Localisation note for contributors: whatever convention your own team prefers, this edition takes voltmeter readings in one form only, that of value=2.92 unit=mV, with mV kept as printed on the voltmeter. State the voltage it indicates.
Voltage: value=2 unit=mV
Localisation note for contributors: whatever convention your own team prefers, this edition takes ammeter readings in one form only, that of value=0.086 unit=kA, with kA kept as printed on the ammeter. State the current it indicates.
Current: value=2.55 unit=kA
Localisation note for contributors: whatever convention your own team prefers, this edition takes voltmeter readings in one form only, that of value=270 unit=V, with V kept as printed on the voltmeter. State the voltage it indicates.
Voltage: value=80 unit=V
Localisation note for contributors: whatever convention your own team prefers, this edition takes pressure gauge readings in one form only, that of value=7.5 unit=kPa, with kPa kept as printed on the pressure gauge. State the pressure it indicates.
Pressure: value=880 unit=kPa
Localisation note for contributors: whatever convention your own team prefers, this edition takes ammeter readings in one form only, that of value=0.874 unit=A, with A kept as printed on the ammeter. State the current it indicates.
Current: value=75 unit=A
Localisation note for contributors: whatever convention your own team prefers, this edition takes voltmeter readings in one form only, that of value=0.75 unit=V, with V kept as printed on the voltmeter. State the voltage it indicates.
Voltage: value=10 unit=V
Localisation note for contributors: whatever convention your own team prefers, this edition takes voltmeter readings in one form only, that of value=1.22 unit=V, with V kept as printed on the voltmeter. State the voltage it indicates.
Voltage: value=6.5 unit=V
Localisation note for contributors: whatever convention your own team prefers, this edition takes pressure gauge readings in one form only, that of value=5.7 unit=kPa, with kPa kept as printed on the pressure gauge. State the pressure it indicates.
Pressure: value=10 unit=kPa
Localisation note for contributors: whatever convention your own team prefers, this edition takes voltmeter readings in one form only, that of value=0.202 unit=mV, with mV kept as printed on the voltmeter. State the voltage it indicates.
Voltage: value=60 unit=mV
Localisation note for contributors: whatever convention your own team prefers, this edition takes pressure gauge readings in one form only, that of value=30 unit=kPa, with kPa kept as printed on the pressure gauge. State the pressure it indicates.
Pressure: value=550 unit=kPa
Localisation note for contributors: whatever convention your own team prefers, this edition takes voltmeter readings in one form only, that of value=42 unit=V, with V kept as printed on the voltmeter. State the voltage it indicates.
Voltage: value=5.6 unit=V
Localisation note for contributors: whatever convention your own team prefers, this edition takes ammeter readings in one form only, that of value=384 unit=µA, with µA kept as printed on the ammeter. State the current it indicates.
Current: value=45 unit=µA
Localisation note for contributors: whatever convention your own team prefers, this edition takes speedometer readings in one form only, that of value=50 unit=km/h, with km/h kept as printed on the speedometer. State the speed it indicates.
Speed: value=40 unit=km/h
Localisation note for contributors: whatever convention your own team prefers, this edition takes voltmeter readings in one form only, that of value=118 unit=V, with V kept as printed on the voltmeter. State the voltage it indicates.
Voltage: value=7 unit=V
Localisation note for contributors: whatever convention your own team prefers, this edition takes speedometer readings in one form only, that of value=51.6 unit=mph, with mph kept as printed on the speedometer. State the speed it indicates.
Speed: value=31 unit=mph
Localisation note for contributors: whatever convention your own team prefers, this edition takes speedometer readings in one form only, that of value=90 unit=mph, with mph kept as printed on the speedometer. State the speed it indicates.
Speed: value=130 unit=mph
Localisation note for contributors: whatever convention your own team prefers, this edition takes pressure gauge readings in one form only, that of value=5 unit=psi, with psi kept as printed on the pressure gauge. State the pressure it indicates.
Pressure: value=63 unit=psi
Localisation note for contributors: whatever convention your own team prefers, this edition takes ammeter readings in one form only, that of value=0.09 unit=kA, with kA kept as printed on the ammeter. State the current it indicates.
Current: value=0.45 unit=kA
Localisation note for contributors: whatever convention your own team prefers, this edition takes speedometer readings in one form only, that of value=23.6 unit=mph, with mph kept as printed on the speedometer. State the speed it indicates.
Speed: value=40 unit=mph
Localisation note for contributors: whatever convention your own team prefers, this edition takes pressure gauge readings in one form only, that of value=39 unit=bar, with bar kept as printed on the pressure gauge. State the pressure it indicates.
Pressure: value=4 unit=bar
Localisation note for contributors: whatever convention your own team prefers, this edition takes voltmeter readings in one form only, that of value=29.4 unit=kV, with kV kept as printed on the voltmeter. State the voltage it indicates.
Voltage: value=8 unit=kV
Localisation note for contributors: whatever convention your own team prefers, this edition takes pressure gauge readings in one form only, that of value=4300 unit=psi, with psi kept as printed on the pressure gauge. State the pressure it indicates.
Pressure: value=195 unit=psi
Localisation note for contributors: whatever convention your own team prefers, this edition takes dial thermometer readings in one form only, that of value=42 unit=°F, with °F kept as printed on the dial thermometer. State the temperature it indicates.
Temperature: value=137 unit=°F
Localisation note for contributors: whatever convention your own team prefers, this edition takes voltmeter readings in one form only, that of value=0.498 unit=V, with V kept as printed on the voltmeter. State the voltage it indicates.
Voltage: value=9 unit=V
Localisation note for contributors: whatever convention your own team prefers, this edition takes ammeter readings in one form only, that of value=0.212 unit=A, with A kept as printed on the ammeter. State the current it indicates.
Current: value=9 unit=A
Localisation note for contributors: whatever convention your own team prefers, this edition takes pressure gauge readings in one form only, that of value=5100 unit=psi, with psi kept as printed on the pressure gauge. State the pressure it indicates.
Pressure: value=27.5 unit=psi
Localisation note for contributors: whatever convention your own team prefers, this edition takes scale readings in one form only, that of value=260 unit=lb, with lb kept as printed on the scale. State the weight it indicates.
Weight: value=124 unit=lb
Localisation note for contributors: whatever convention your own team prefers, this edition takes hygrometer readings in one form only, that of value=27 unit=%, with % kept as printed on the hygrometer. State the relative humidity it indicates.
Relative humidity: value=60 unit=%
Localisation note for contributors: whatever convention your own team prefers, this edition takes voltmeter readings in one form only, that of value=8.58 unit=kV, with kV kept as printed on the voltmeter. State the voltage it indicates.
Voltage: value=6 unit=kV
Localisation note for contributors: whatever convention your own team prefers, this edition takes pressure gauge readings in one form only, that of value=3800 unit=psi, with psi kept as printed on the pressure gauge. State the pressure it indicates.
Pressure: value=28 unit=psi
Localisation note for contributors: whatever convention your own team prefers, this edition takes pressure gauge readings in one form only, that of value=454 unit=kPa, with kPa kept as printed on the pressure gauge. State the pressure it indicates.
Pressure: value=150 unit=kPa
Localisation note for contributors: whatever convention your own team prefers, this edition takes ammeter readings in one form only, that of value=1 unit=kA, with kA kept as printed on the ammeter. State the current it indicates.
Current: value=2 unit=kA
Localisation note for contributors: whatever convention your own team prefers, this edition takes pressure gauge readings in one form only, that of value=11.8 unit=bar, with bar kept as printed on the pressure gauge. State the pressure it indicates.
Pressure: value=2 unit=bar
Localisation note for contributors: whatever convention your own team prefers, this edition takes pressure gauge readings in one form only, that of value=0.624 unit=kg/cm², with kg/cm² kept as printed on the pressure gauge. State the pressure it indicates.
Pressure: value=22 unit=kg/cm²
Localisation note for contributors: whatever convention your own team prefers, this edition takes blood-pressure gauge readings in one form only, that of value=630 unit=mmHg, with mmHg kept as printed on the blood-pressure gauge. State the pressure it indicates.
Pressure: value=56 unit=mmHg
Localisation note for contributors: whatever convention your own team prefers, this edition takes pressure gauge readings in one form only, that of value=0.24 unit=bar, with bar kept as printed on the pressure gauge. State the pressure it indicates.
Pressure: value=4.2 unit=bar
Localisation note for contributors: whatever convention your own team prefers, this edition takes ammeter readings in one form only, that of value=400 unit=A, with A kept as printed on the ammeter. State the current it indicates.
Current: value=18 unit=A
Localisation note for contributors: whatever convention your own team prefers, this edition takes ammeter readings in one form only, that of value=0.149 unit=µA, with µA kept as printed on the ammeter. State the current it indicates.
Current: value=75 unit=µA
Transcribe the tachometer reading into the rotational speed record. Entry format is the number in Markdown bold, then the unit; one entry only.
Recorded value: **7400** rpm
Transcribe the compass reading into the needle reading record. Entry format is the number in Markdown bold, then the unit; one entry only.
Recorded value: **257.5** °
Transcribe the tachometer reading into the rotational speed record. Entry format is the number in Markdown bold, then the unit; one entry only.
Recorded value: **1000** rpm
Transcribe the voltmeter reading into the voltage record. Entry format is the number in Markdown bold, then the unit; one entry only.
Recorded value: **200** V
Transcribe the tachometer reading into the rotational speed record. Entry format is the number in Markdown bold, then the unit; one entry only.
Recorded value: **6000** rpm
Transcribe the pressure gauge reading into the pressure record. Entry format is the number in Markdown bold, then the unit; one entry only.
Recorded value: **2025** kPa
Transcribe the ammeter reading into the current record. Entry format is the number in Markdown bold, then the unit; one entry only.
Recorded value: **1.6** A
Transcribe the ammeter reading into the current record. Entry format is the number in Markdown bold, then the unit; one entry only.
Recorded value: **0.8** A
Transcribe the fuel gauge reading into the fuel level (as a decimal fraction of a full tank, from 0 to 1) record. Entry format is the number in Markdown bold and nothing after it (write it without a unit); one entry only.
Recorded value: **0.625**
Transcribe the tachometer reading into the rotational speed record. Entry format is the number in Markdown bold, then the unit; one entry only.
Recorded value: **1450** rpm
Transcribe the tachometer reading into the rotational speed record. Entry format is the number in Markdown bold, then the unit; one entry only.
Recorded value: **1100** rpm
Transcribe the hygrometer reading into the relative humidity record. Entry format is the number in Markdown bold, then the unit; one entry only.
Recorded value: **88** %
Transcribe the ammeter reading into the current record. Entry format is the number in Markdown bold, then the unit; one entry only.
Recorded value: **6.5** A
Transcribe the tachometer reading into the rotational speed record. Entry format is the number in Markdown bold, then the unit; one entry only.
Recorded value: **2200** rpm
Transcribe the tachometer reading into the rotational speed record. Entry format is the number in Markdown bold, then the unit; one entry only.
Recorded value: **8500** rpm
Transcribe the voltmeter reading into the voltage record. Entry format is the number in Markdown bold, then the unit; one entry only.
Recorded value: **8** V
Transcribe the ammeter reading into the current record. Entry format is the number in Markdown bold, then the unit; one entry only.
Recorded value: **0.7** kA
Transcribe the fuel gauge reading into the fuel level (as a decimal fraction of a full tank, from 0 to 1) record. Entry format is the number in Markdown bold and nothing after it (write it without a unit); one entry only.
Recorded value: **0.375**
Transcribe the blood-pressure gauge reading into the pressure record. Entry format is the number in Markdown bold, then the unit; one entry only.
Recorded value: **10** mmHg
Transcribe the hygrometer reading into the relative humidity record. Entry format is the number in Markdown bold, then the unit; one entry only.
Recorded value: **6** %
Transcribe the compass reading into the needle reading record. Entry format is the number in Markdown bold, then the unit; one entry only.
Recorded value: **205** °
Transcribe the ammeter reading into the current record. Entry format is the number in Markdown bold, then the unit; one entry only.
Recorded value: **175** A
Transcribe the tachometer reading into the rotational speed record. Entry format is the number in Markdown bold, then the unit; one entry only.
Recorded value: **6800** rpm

Goal of the exercise
Render the data from the line with "that of value=8.58" to the line with "Pressure: value=150 unit=kPa" as a Markdown table with columns No. and Line, one numbered row per line and blank lines omitted.

Exercise response
| No. | Line |
|---|---|
| 1 | Localisation note for contributors: whatever convention your own team prefers, this edition takes voltmeter readings in one form only, that of value=8.58 unit=kV, with kV kept as printed on the voltmeter. State the voltage it indicates. |
| 2 | Voltage: value=6 unit=kV |
| 3 | Localisation note for contributors: whatever convention your own team prefers, this edition takes pressure gauge readings in one form only, that of value=3800 unit=psi, with psi kept as printed on the pressure gauge. State the pressure it indicates. |
| 4 | Pressure: value=28 unit=psi |
| 5 | Localisation note for contributors: whatever convention your own team prefers, this edition takes pressure gauge readings in one form only, that of value=454 unit=kPa, with kPa kept as printed on the pressure gauge. State the pressure it indicates. |
| 6 | Pressure: value=150 unit=kPa |